Viral particle uptake was performed as described previously [Citation37]. In brief, HeLa cells treated with control or TFEB-targeting siRNA were infected with CVB3 for 1.5 h. After three washes with PBS, cells were harvested and subjected to RNA extraction. qPCR was performed to determine levels of viral genomic RNA using primer pairs of CVB3 2A (forward: 5′-GCT TTG CAG ACA TCC GTG ATC-3′; reverse: 5′-CAA GCT GTG TTC CAC ATA GTC CTT CA-3′) and normalized to ACTB/β-actin mRNA (ACTB, forward primer: 5′-ACT GGA ACG GTG AAG GTG AC-3′; reverse primer: 5′-GTG GAC TTG TTG GGA GAG GAC TG-3′) levels.

Real-time quantitative RT-PCR

Total RNA was extracted using the RNeasy Mini kit (Qiagen, 74,104). To determine gene expression levels, quantitative PCR targeting M6PR (forward primer: CTCAGTGTGGGTTCCATCTTAC; reverse primer: GGGAAACTGCTCCATTCCTT), CTSB (forward primer: GGACAAGCACTACGGATACAA; reverse primer: GTAGAGCAGGAAGTCCGAATAC) ATP6V1H (forward primer: CCCTGAAGAGAAGCAAGAGATG, reverse primer: TGCAGCATATCATCCACCATAG)

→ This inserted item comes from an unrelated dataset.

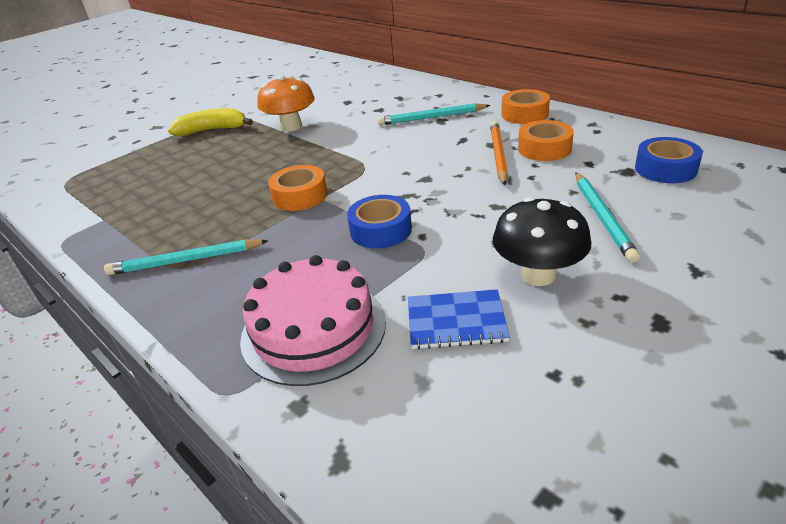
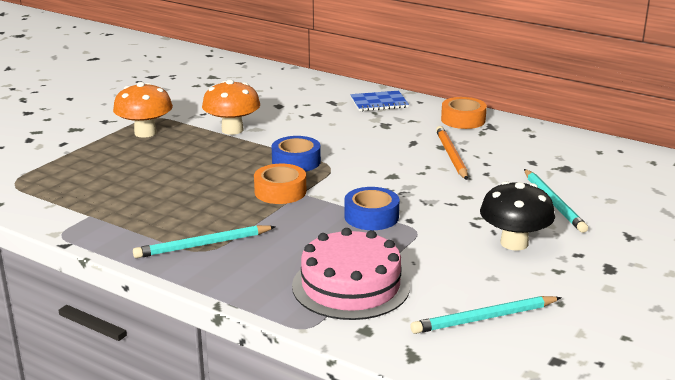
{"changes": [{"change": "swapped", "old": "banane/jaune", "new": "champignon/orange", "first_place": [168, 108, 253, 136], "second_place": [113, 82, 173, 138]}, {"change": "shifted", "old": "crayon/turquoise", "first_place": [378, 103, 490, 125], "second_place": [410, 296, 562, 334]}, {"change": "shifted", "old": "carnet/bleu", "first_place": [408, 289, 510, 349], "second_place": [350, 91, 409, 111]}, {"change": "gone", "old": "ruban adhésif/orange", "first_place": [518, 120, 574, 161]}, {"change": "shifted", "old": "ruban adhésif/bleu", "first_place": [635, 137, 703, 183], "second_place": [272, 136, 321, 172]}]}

RAB7A (forward primer: CCTGGAGTCTTGGCCATAAAG, reverse primer: GAGAAGGTCCAAGTTCTGGTTC) MCOLN1 (forward primer: GGAAAGCAGCTCCAGTTACA reverse primer: GATGAGGCTCTGGAGGTTAATG) was performed in a 10 µl reaction containing 1 μg of RNA using the TaqMan™ RNA-to-CT™ 1-Step Kit (Life Technologies, 4,392,653) and normalized to ACTB mRNA according to the manufacturer’s instructions. The PCR reaction was performed on a ViiA 7 Real-Time PCR System (Applied Biosystems). Samples were run in triplicate and analyzed using comparative CT (2-ΔΔCT) method with control samples and presented as relative quantitation (RQ).

Statistical analysis

Results are presented as mean ± standard deviation (SD). Statistical analysis was performed with unpaired Student’s t-test to compare two groups or analysis of variance (ANOVA) with Tukey post-hoc test using GraphPad Prism 5 software to evaluate multiple groups. A P-value <0.05 was considered to be statistically significant. All results presented are representative of at least 3 independent experiments.

Disclosure statement

All authors declare that they have no conflict of interest.

Additional information

Funding

This work was supported by the Canadian Institutes of Health Research (PJT-173318 and PJT 159546), Natural Sciences and Engineering Research Council (RGPIN-2016-03811), and the Heart & Stroke Foundation of Canada (G-18-0022051) to HL. YM is the recipient of a Doctoral Fellowship from ALS Canada-Brain Canada. YM, YCX, and AB are recipients of a four-year PhD Fellowship from the University of British Columbia. YCX is a recipient of the CIHR Doctoral Fellowship. CSN and HTL are supported by the MITACS Accelerate program.